Final answer:
To solve the initial value problem y"-8y'+16y=0, y(0)=4, y'(0)=82/5, we use the method of solving a homogeneous second order linear differential equation. By substituting the given initial values, we find the values of a, b, c, and d.
Step-by-step explanation:
To solve the initial value problem y"-8y'+16y=0, y(0)=4, y'(0)=82/5, we can use the method of solving a homogeneous second order linear differential equation. This type of equation has the general solution y = aebt + cedt. By substituting the given initial values, we can find the values of a, b, c, and d.
Given y(0) = 4, we have 4 = aeb*0 + ced*0 = a + c. (1)
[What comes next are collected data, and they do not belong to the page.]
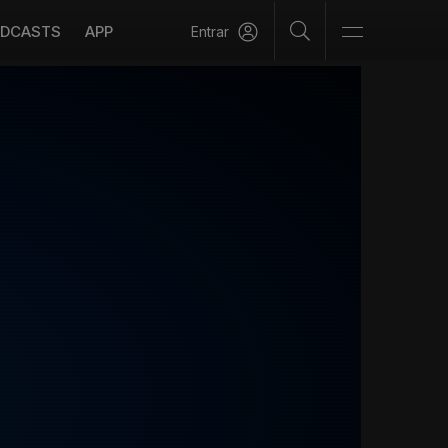
DCASTS
APP
Entrar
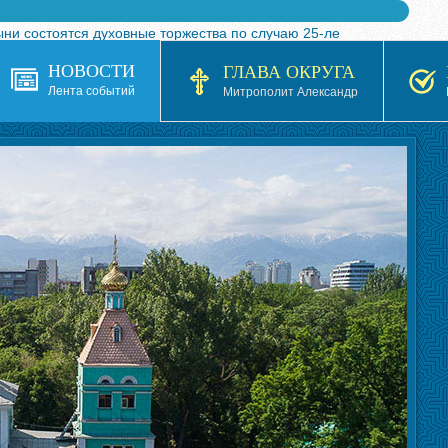
ыни состоятся духовные торжества по случаю 25-ле
 турнира по волейболу, посвященного 25-летию обр
НОВОСТИ
ГЛАВА ОКРУГА
я в Казахстане»
Лента событий
Митрополит Александр
кой епархией Русской Православной Церкви в 1927–19
 документов на 2026-2027 учебный год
Given y'(0) = 82/5, we have (82/5) = abeb*0 + cded*0 = ab + cd. (2)
To solve the system of equations (1) and (2), we can substitute a = 4 - c from equation (1) into equation (2) to get (82/5) = (4 - c)b + cd. Rearranging this equation gives us:
0 = cb - cd - (82/5 - 4)b
0 = cb - cd - (82b - 20b)/5
0 = cb - cd - (62b)/5
Adding cb to both sides:
cb = cd - (62b)/5
Dividing every term by b:
c = d - 62/5
Now, we can substitute the value of c in terms of d into equation (1) to solve for a:
4 = a + (d - 62/5)
4 = a + d - 62/5
20/5 + 62/5 = a + d
82/5 = a + d
Therefore, the solution to the initial value problem is y = aebt + cedt, where a = 82/5 - d, b = 0, c = 4 - (82/5 - d), and d can take any real value.